*Assignment*. Tally the lines of the material that carry the word "Figure". Give no more than the number.

*Data to process*.
┌──

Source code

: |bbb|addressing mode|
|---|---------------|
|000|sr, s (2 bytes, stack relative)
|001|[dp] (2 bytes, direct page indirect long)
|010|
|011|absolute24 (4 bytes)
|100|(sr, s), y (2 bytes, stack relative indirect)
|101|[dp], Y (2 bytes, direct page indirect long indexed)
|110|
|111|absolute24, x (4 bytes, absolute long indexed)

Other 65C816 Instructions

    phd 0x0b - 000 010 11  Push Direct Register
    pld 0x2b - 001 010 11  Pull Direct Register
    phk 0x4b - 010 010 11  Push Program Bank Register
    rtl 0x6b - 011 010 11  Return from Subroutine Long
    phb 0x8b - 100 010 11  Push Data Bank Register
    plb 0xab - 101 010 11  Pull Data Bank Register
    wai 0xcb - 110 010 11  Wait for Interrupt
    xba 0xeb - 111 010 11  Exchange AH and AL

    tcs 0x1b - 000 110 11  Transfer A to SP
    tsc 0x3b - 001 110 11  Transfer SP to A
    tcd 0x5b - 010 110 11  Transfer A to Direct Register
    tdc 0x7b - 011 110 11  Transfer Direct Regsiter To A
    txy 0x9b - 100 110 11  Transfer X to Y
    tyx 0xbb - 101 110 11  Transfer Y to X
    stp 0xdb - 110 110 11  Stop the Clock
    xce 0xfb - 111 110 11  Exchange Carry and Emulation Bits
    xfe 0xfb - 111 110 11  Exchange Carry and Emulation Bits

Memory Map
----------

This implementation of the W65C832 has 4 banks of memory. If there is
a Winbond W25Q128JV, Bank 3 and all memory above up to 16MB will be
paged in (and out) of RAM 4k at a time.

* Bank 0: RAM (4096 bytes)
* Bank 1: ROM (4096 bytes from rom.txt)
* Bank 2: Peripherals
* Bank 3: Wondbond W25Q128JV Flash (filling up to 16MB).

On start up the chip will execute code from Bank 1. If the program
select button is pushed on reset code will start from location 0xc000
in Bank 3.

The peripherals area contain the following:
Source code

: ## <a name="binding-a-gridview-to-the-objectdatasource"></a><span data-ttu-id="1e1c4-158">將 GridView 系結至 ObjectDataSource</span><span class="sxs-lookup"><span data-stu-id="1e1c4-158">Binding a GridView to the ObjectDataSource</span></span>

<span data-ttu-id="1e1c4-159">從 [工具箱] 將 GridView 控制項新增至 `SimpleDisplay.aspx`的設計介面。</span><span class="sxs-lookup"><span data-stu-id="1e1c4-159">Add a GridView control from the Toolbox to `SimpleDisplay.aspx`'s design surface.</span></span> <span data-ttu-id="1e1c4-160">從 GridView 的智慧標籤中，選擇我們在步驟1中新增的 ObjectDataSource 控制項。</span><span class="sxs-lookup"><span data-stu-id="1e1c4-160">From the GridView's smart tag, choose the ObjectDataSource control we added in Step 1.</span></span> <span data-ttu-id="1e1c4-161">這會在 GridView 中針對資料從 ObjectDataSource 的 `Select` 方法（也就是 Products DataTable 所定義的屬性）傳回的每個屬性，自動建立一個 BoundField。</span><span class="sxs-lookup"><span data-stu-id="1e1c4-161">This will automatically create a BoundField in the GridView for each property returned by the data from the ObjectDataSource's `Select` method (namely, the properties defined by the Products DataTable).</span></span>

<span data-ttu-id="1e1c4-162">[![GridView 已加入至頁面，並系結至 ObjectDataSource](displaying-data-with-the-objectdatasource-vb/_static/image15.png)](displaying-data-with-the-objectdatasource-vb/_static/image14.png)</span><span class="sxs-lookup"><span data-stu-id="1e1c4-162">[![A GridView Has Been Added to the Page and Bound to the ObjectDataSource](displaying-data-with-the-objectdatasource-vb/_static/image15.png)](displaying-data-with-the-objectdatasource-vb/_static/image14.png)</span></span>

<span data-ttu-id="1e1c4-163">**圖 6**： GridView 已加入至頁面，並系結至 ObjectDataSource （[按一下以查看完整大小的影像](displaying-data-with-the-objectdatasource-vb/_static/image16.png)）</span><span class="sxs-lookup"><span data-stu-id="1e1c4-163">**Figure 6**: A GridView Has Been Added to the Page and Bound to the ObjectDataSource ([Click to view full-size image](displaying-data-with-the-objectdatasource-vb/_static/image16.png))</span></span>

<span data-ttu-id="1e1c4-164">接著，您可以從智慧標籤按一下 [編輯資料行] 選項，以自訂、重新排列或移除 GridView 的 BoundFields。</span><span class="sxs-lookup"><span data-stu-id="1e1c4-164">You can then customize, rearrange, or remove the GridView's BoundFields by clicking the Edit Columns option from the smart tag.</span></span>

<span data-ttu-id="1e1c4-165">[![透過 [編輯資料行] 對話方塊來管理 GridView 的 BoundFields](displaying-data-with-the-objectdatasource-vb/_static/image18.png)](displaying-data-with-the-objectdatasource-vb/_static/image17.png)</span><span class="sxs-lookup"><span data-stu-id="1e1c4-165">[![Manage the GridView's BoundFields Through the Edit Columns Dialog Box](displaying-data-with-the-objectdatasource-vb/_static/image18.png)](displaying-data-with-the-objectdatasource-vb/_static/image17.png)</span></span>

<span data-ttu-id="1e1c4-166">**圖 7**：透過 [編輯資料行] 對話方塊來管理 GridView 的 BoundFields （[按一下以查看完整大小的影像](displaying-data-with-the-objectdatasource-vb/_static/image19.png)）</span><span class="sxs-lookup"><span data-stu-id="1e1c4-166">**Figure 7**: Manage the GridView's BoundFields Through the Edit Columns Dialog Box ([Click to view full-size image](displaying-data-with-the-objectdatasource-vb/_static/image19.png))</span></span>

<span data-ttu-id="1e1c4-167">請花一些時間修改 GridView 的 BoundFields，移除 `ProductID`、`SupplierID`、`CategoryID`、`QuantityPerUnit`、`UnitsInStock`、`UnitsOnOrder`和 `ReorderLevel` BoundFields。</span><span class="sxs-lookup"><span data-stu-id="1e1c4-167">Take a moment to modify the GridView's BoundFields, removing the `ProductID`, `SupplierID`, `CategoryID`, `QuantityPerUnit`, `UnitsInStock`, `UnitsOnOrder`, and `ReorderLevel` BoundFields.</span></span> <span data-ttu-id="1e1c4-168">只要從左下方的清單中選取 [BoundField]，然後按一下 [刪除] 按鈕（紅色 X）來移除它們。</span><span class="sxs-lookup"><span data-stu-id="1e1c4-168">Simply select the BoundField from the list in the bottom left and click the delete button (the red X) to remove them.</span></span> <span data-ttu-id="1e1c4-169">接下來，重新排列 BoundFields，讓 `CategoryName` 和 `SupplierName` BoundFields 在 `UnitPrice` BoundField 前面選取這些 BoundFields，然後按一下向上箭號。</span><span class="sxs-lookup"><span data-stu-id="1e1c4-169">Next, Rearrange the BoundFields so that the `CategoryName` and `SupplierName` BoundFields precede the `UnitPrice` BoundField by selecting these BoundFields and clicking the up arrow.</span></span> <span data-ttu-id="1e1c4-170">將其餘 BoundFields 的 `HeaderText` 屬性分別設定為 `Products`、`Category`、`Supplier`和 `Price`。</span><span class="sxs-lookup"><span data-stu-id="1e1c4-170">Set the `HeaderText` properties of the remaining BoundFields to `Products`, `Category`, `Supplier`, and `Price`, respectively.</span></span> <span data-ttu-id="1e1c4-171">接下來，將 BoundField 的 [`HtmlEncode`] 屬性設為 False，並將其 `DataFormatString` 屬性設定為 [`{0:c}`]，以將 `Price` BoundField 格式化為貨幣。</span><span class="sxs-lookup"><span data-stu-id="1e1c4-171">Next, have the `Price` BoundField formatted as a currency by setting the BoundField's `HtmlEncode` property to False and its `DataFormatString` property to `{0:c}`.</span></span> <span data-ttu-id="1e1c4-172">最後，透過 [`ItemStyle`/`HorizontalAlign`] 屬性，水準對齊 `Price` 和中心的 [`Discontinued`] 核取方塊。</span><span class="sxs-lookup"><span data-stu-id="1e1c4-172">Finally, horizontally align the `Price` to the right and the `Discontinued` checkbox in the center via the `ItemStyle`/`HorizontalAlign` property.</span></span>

└──

*Exercise output*. 2